** ASSIGNED TASK **
Of all the lines in the records below, copy only those that contain the string "dons".

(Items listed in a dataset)
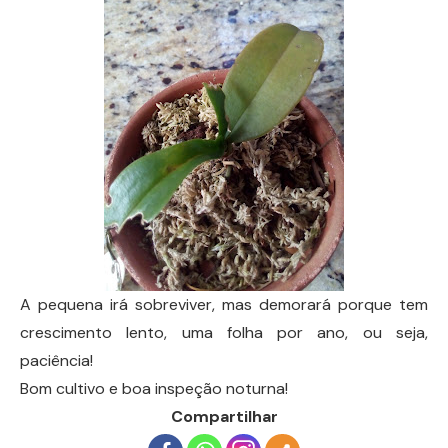
A pequena irá sobreviver, mas demorará porque tem
crescimento lento, uma folha por ano, ou seja,
paciência!
Bom cultivo e boa inspeção noturna!
Compartilhar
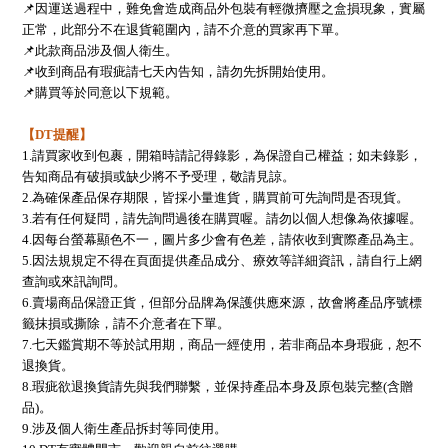
📌
因運送過程中，難免會造成商品外包裝有輕微擠壓之盒損現象，實屬
正常，此部分不在退貨範圍內，請不介意的買家再下單。
📌
此款商品涉及個人衛生。
📌
收到商品有瑕疵請七天內告知，請勿先拆開始使用。
📌
購買等於同意以下規範。
【DT提醒】
1.
請買家收到包裹，開箱時請記得錄影，為保證自己權益；如未錄影，
告知商品有破損或缺少將不予受理，敬請見諒。
2.
為確保產品保存期限，皆採小量進貨，購買前可先詢問是否現貨。
3.
若有任何疑問，請先詢問過後在購買喔。請勿以個人想像為依據喔。
4.
因每台螢幕顯色不一，圖片多少會有色差，請依收到實際產品為主。
5.
因法規規定不得在頁面提供產品成分、療效等詳細資訊，請自行上網
查詢或來訊詢問。
6.
賣場商品保證正貨，但部分品牌為保護供應來源，故會將產品序號標
籤抹損或撕除，請不介意者在下單。
7.
七天鑑賞期不等於試用期，商品一經使用，若非商品本身瑕疵，恕不
退換貨。
8.
瑕疵欲退換貨請先與我們聯繫，並保持產品本身及原包裝完整(含贈
品)。
9.
涉及個人衛生
產品拆封等同使用。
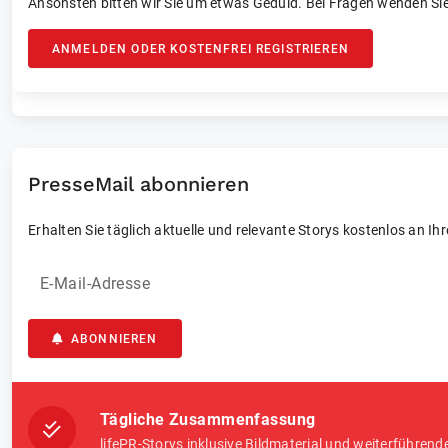
Ansonsten bitten wir Sie um etwas Geduld. Bei Fragen wenden Sie
ANMELDEN ODER KOSTENFREI REGISTRIEREN
PresseMail abonnieren
Erhalten Sie täglich aktuelle und relevante Storys kostenlos an Ih
E-Mail-Adresse
ABONNIEREN
Tägliche Zusammenfassung
lifePR-Storys inklusive Bildmaterial und weiterführend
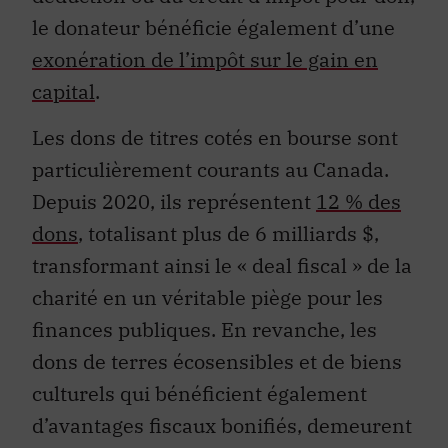
le donateur bénéficie également d’une
exonération de l’impôt sur le gain en
capital
.
Les dons de titres cotés en bourse sont
particulièrement courants au Canada.
Depuis 2020, ils représentent
12 % des
dons
, totalisant plus de 6 milliards $,
transformant ainsi le « deal fiscal » de la
charité en un véritable piège pour les
finances publiques. En revanche, les
dons de terres écosensibles et de biens
culturels qui bénéficient également
d’avantages fiscaux bonifiés, demeurent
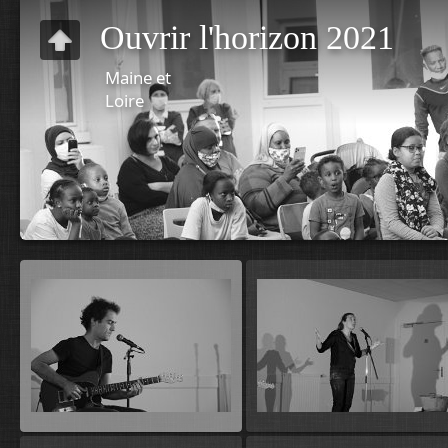
Ouvrir l'horizon 2021
Maine et
Loire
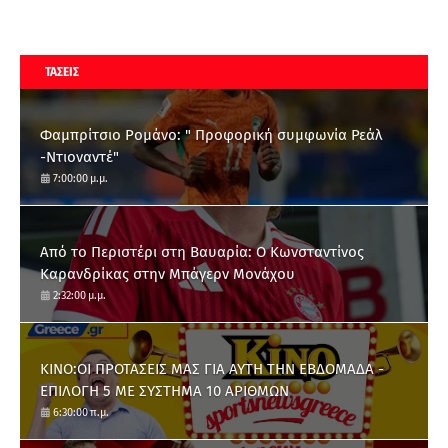
ΤΑΣΕΙΣ
Φαμπρίτσιο Ρομάνο: " Προφορική συμφωνία Ρεάλ
-Ντιοναντέ"
7:00:00 μ.μ.
Από το Περιστέρι στη Βαυαρία: O Κωνσταντίνος
Καρανδρίκας στην Μπάγερν Μονάχου
2:32:00 μ.μ.
ΚΙΝΟ:ΟΙ ΠΡΟΤΑΣΕΙΣ ΜΑΣ ΓΙΑ ΑΥΤΗ ΤΗΝ ΕΒΔΟΜΑΔΑ -
ΕΠΙΛΟΓΗ 5 ΜΕ ΣΥΣΤΗΜΑ 10 ΑΡΙΘΜΩΝ
6:30:00 π.μ.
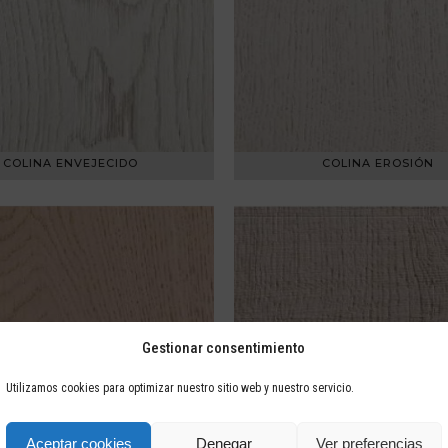
COLINA ENVEJECIDO
COLINA EROSIÓN
Gestionar consentimiento
Utilizamos cookies para optimizar nuestro sitio web y nuestro servicio.
Aceptar cookies
Denegar
Ver preferencias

** WRITTEN SOLUTION **
Les dons de titres cotés en bourse sont
dons
dons de terres écosensibles et de biens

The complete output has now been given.